In Your First 90 Days:
Days 1-30: Shadow 2-3 customer supply chain teams; document data feeds, failure modes, and manual workarounds; produce a prioritized problem inventory.
Days 31-60: Ship a working AI agent that processes a real customer data spec, scores risk using FMEA logic, and outputs a structured validation playbook.
Days 61-90: Write the product spec for v1, define the COE rollout model, identify the first three expansion accounts, present the go-to-market roadmap to the founding team.
Why Now:
Supply chain data governance has been an unsolved problem for decades. SQL rules don’t scale, don’t adapt, and don’t reason about business context. LLMs do. The companies that will own this market combine deep supply chain domain expertise with LLM-native tooling. That combination is rare. We’re building it - and you are the person who makes it real.
Compensation & Logistics:
Salary: Competitive with Senior roles at early-stage companies
Equity: Meaningful early-stage equity grant - you are a foundational hire
Location: San Francisco; travel required for customer deployments (~15-25%)

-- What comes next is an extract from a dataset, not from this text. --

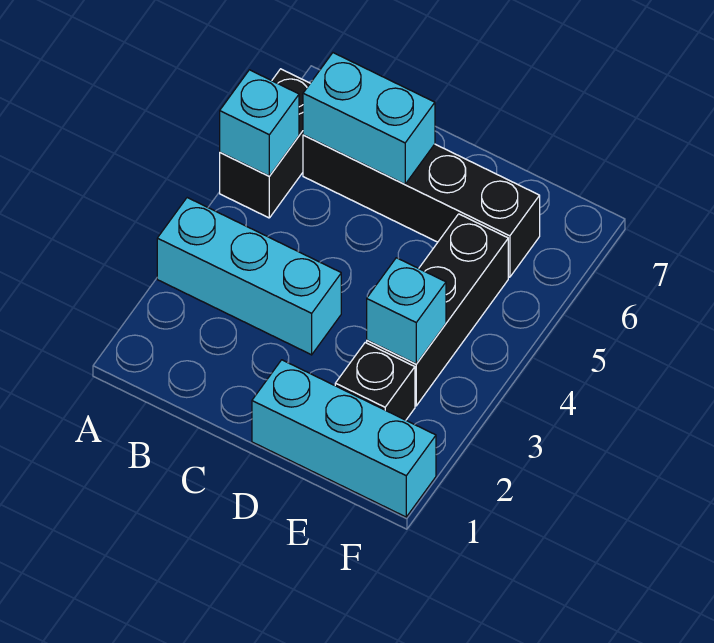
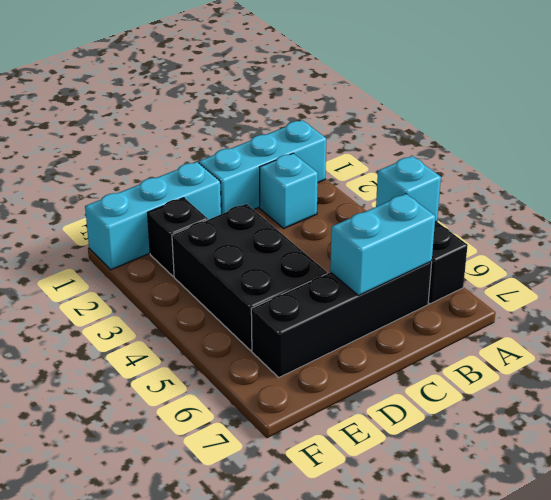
cyan 1x3 brick [157,198,341,355] -> cyan 1x3 brick moved to [199,120,326,214]
black 1x3 brick [367,214,508,406] -> black 2x3 brick [172,204,327,351]
cyan 1x1 brick [367,258,446,364] -> cyan 1x1 brick moved to [259,153,318,228]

Benefits: Full medical, dental, vision; learning budget
Requirements
This role exists at an intersection almost no one occupies. You need all four of these:
Supply Chain Fluency: Deep experience in global supply chain - manufacturing, semiconductor, or high-tech OEM. You understand BOM hierarchies, supplier data feeds, excess and obsolete exposure, and why a wrong delivery commitment field causes chaos in a production plan.
AI / LLM Practitioner: Built and shipped AI agents using Claude or other LLMs. Can write Python end-to-end: read a spec, call an LLM, parse structured output, write results back. Resourceful and obsessively practical.

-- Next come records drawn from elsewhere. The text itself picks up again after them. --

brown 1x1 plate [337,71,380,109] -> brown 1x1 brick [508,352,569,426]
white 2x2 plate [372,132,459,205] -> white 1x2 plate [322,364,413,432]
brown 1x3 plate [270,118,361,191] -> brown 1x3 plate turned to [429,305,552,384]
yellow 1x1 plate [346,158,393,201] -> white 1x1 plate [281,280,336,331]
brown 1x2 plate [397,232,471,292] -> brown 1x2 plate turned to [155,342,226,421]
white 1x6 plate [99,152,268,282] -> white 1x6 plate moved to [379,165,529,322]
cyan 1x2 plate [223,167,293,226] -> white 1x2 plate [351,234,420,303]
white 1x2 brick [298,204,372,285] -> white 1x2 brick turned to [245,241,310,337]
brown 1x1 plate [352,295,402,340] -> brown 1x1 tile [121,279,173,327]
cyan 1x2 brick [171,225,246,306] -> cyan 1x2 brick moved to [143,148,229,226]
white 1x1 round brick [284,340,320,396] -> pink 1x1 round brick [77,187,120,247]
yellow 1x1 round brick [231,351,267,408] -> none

Data Governance Instinct: Think naturally in validation rules, failure modes, and risk scores. Familiar with FMEA methodology - SEV/OCC/DET scoring - applied to data quality
Enterprise Deployment: Deployed programs at enterprise scale. Know how to build a COE from scratch, manage cross-BU stakeholders, and write the executive deck that gets a VP to say yes
Background That Maps Well:
10-20 years of experience with meaningful time in supply chain operations or analytics, plus product management, consulting, or technical program management.
Hands-on experience at a large enterprise - semiconductor, electronics manufacturing, or high-tech OEM - dealing with manufacturer or supplier data quality problems firsthand.
Direct LLM experience (Anthropic Claude, OpenAI GPT, or similar) - professional, internal tooling, or serious personal project.
Data validation, quality scorecard, or governance framework design experience for structured enterprise data.
COE or program deployment experience: stood up a new capability, defined the operating model, managed the rollout.
FMEA methodology familiarity applied to data - SEV/OCC/DET scoring and RPN prioritization is a significant differentiator
About the Company
We’re building systems that continuously validate data and business processes across large enterprise environments. Enterprises run on multiple systems: ERP (e.g., SAP), APIs, internal tools, and data platforms (Databricks, Snowflake, Postgres). Inconsistencies in data - either from external vendors, internal processes, or data migrations break workflows. When AI is layered on top, those failures scale.
We build the layer that:
+ Prevents inconsistent data entry
+ Detects inconsistencies across systems
+ Validates business logic in real time
+ Enables AI-driven workflows to run safely and reliably
We’re already live at a Fortune 100 AI company and launching at Fortune 500 scale companies in healthcare and financial services.